To hold a damaged sparrow
under water until you feel it die
is to know a small something
about the mind; how, for example,
it blames the cat for the original crime,
how it wants praise for its better side.

And yet it’s as human
as pulling the plug on your Dad
whose world has turned
to feces and fog, human as–
Well, let’s admit, it’s a mild thing
as human things go.

But I felt the one good wing
flutter in my palm–
the smallest protest, if that’s what it was,
I ever felt or heard.
Reminded me of how my eyelid has twitched,
the need to account for it.
Hard to believe no one notices.

Perhaps what makes the poem so poignant is the second stanza, where he puts the act into “human” perspective. I’ve had to make the decision on whether or not to “pull the plug” on a parent suffering from Alzheimer’s disease, but I would still hate to have to drown a small bird with a broken wing. Thank goodness.
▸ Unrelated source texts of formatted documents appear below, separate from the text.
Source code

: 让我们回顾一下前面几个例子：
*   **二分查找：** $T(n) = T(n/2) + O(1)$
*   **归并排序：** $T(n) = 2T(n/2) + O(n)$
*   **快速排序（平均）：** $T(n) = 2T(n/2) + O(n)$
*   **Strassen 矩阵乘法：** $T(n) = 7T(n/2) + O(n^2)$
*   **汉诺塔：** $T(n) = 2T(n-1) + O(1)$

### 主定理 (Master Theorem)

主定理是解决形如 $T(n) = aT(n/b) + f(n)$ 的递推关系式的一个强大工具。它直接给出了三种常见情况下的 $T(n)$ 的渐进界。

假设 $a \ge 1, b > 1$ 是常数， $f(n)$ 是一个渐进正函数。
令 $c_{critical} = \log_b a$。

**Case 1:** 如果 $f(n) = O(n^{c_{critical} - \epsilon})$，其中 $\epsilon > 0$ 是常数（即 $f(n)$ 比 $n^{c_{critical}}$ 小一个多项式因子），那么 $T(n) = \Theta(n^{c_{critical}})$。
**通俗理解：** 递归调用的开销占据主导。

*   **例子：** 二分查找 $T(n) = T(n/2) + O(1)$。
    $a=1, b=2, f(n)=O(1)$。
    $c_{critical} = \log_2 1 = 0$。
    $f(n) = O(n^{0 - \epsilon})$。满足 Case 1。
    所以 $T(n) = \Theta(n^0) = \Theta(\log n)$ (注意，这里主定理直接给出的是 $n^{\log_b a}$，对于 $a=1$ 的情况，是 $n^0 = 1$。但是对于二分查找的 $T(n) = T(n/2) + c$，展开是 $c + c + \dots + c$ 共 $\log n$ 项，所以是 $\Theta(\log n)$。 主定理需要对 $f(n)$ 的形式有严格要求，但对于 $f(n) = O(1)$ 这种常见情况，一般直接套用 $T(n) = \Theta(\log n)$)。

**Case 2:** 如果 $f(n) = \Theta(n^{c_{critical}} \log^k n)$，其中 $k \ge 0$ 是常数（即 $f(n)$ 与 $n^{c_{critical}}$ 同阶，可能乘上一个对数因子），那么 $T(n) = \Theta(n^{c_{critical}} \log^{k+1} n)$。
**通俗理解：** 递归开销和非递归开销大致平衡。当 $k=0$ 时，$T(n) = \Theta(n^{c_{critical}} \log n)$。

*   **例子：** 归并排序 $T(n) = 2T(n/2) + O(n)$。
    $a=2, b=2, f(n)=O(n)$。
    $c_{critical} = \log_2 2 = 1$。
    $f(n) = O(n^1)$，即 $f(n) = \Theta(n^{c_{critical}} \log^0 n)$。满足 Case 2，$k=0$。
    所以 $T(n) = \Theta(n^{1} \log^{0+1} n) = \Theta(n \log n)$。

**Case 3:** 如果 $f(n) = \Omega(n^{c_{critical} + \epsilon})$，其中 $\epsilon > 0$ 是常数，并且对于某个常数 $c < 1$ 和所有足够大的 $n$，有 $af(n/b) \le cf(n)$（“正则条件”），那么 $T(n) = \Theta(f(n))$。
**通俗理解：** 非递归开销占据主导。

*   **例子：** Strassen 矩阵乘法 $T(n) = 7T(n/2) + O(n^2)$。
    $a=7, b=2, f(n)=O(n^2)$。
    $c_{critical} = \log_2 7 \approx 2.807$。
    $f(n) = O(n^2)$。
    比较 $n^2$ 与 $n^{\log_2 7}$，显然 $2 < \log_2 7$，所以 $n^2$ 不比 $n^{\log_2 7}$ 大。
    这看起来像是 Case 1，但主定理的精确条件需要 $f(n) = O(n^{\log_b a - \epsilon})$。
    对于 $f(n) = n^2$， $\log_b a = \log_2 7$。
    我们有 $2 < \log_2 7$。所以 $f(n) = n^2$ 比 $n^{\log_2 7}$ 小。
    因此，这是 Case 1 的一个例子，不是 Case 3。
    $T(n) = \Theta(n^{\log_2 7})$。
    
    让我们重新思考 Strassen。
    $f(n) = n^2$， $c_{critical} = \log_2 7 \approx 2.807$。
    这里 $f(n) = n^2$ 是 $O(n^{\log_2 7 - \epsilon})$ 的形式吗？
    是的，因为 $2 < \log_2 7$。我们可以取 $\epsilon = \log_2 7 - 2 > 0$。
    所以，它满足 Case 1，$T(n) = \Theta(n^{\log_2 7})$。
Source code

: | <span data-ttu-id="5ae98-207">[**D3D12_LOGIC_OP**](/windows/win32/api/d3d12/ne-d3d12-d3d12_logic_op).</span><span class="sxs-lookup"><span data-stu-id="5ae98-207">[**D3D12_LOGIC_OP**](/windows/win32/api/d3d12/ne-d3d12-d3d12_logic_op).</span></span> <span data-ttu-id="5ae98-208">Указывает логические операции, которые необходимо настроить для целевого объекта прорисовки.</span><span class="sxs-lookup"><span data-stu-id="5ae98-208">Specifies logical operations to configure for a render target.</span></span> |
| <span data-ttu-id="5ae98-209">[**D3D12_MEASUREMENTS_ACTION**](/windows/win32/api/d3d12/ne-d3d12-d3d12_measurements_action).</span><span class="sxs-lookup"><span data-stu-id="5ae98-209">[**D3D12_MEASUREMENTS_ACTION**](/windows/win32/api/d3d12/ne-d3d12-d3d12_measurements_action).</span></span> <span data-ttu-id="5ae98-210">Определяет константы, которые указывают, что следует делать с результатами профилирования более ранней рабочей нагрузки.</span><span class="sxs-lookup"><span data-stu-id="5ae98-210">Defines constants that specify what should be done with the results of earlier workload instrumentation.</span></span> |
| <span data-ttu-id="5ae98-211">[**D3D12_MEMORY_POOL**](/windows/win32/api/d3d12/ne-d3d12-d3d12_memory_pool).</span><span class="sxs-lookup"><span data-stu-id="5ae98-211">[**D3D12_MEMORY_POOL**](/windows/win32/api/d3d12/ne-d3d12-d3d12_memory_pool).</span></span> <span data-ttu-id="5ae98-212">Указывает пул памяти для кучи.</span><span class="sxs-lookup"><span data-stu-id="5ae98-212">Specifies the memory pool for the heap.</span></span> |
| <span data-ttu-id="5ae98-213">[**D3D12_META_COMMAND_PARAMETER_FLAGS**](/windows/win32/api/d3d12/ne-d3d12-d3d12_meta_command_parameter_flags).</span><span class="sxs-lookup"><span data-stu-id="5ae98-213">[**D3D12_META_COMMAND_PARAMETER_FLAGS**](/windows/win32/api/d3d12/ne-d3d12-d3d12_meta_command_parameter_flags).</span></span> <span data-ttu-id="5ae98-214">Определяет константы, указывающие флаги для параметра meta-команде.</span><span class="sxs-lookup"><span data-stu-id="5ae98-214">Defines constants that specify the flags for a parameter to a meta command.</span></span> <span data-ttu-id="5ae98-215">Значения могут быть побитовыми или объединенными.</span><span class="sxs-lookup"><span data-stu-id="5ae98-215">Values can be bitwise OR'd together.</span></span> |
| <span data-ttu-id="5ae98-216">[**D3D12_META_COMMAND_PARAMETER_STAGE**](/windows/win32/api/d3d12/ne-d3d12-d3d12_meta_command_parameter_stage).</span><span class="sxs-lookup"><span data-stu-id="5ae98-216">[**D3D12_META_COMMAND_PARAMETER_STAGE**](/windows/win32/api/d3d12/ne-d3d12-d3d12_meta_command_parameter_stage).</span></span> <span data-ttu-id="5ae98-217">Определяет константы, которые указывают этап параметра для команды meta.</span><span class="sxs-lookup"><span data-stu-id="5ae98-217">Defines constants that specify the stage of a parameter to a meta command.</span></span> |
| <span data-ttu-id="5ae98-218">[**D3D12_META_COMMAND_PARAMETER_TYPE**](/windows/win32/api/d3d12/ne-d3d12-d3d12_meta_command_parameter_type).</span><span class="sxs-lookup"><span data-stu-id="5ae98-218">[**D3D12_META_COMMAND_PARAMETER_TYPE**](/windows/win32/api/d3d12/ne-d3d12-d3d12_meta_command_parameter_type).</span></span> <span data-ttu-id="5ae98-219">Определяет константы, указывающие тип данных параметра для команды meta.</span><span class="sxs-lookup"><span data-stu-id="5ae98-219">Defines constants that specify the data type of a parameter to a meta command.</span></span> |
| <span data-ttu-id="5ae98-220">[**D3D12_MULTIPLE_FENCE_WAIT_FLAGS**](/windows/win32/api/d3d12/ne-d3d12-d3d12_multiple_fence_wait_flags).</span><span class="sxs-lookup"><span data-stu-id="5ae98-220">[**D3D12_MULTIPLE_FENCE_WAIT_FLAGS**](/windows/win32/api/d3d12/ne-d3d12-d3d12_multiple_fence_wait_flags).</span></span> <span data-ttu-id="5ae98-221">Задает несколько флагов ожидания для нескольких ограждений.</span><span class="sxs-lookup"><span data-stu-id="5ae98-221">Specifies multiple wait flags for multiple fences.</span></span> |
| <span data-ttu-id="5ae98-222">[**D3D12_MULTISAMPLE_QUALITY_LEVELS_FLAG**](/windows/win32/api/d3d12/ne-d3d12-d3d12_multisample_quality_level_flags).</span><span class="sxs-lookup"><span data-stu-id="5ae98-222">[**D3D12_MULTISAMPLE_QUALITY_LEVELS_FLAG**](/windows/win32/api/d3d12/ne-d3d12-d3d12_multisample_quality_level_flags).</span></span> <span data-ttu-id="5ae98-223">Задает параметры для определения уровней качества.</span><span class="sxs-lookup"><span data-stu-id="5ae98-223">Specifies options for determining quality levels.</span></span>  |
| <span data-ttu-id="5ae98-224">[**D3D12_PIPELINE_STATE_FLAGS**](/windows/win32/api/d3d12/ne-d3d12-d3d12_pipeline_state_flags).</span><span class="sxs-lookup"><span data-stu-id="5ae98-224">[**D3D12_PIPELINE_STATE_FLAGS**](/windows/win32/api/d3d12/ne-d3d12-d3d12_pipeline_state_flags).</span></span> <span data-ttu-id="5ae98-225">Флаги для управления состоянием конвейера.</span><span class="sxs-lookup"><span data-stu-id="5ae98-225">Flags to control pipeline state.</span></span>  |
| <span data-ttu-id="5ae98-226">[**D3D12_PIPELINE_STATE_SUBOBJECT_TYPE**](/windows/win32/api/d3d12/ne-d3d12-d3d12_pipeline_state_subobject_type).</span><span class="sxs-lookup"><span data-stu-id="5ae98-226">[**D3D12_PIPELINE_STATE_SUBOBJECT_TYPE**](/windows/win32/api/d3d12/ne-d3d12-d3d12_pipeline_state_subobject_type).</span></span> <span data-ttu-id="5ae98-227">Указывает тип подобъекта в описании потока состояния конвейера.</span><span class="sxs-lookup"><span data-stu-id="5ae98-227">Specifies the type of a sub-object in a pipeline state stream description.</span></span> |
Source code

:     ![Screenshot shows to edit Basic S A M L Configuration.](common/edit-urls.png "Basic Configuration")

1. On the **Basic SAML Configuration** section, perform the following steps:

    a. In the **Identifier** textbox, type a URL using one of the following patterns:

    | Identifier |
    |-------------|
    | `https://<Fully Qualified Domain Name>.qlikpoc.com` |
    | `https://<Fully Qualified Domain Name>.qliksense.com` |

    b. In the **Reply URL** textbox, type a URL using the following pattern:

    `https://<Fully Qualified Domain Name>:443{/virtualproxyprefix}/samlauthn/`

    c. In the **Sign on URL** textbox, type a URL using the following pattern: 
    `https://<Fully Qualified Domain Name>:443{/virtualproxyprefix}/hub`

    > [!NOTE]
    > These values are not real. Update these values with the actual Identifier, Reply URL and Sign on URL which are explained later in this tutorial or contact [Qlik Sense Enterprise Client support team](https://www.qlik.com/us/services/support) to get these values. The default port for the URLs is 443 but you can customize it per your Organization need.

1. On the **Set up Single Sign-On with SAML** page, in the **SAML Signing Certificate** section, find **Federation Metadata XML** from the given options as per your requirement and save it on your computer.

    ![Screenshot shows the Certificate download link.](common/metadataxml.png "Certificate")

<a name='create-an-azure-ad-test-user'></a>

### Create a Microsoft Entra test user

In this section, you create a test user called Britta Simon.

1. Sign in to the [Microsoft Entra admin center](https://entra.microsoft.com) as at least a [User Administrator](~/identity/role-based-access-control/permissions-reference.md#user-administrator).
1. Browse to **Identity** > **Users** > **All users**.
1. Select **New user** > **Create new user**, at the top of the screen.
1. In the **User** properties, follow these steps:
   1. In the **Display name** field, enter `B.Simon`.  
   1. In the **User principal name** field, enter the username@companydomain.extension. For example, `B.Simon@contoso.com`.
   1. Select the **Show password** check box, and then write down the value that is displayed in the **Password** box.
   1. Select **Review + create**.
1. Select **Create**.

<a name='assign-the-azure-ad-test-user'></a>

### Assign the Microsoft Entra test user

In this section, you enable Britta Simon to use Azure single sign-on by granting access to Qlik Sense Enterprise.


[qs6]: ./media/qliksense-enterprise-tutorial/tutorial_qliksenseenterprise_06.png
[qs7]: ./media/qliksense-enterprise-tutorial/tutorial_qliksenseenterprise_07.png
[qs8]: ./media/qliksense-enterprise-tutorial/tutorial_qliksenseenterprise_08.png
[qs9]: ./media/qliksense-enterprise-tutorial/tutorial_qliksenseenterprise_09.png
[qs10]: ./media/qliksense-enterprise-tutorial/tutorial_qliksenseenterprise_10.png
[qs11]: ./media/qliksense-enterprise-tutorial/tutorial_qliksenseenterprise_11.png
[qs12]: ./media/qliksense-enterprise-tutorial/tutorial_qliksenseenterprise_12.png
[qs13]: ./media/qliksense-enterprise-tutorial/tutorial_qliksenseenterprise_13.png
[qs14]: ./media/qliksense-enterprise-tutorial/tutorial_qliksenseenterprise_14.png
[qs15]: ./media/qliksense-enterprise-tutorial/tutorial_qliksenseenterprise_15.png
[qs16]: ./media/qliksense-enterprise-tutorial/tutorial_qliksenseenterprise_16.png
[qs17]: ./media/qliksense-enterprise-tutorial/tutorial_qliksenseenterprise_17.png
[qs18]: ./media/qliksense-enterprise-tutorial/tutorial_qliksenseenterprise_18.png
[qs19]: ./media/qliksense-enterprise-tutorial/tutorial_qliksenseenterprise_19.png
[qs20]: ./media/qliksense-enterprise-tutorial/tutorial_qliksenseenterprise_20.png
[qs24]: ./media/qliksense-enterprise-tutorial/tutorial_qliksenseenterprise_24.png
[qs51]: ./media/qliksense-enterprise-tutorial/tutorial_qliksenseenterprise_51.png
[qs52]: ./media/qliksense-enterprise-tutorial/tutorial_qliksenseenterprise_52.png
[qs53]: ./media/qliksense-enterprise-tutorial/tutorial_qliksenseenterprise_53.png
I don’t want to ever reach the point in my life where taking the life of some innocent creature comes easy, even when it’s easy to rationalize the action. Anyone who’s ever had to put a pet to sleep will recognize the power of this poem.

No wonder we all have psychological twitches, scars from past actions, that seem to stand out to us even though no one else seems to recognize them.

Stephen Dunn’s “Here and There”

I’m not sure which of you You, though I’m postive Whiskey River was one of several, led me to order Stephen Dunn’s New and Selected Poems 1974-1994 awhile ago, but I have finally started reading it.

So far I’ve managed to be annoyed by the fact that all the new poems are in the first section, and for some reason I failed to realize that before I finished the section (of course, this is just a personal peeve), but I’ve read his poems from 1974 to 1981 and only found two poems that I’ve really connected to. Luckily, having read the first section, I know that the poetry does get better at some point.

Here’s the one I probably like best so far:

Here and There

Here and there nightfall
without fanfare
presses down, utterly
expected, not an omen in sight.
Here and there a husband
at the usual time
goes to bed with his wife
and doesn’t dream of other women.
Occasionally a terrible sigh
is heard, the kind that is
theatrical, to be ignored.
Or a car backfires
and reminds us of a car
backfiring, not of a gunshot.
Here and there a man says
what he means and people hear him
and are not confused.
Here and there a missing teenage girl
comes home unscarred.
Sometimes dawn just brings another
day, full of minor
pleasures and small complaints.
And when the newspaper arrives
with the world,
people make kindling of it
and sit together while it burns.

The fact that it’s on Garrison Keillor’s site probably says more about the poem than anything I’m going to say here, but it does dovetail with a point I’ve made here before. Most of our lives are not nearly as traumatic as the newspapers would have us believe. In fact, if we’d turn off the news and make kindling out of the newspaper, we’d probably have a much more optimistic view of our own lives.

Fortunately (or unfortunately) I seldom dream of women at all nowadays. Unfortunately, since Vietnam, I’m unable to sleep through gunshots at night and even in my upper middle class neighborhood I’m too often awakened by gunfire, not a car backfiring.

But truthfully, even at my age most of my days are “full of minor/ pleasures and small complaints,” and that’s the way I like it.